START Excerpt to read

SCIENTIFIC SESSION - ALTERNATE

Hypoplastic Left Heart Syndrome: Palliation Without Cardiopulmonary Bypass

WILLIAM Y. TUCKER*, ROBERT C. McKONE*,

KENNETH M. WEESNER* and NEAL D. KON*

Winston-Salem, North Carolina

Sponsored by: A. Robert Cordell, Winston-Salem,

North Carolina

Hypoplastic left heart syndrome (HLH) continues to be a surgical challenge. Mortality with a first stage palliative repair utilizing car-diopulmonary bypass (CPB) is high. Cardiac transplantation in neonates with HLH has severe limits of time, donor avilability and patient management.

Our 100% mortality with first stage HLH repair using CPB led us to a procedure not requiring CPB. In 9 consecutive patients, after medical stabilization, a left thoracotomy was performed and an 8 mm woven Dacron graft placed from the main pulmonary artery to the descending thoracic aorta. The patent ductus arteriosus was ligated and the main pulmonary artery banded distal to the graft and proximal to the bifurcation.

END Excerpt to read

• **Work order 1**
Decide whether each statement agrees with the abstract on hypoplastic left heart syndrome. For each, answer yes or no and quote the exact words that decide it.
(a) The procedure in the 9 patients was carried out through a left thoracotomy.
(b) The graft placed in these patients was a 10 mm Gore-Tex graft.
(c) The patent ductus arteriosus was left open during the procedure.
• **Work order 2**
Transcribe the passage of the abstract on hypoplastic left heart syndrome starting with "Hypoplastic left heart syndrome (HLH)" and going on through "and patient management.".
Work only from the abstract on hypoplastic left heart syndrome.

START Material shown

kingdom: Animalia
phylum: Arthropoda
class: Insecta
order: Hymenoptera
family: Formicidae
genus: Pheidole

END Material shown

• **Solution 1**
(a) Yes: "a left thoracotomy was performed"
(b) No: "an 8 mm woven Dacron graft placed from the main pulmonary artery to the descending thoracic aorta"
(c) No: "The patent ductus arteriosus was ligated"

• **Solution 2**
Hypoplastic left heart syndrome (HLH) continues to be a surgical challenge. Mortality with a first stage palliative repair utilizing car-diopulmonary bypass (CPB) is high. Cardiac transplantation in neonates with HLH has severe limits of time, donor avilability and patient management.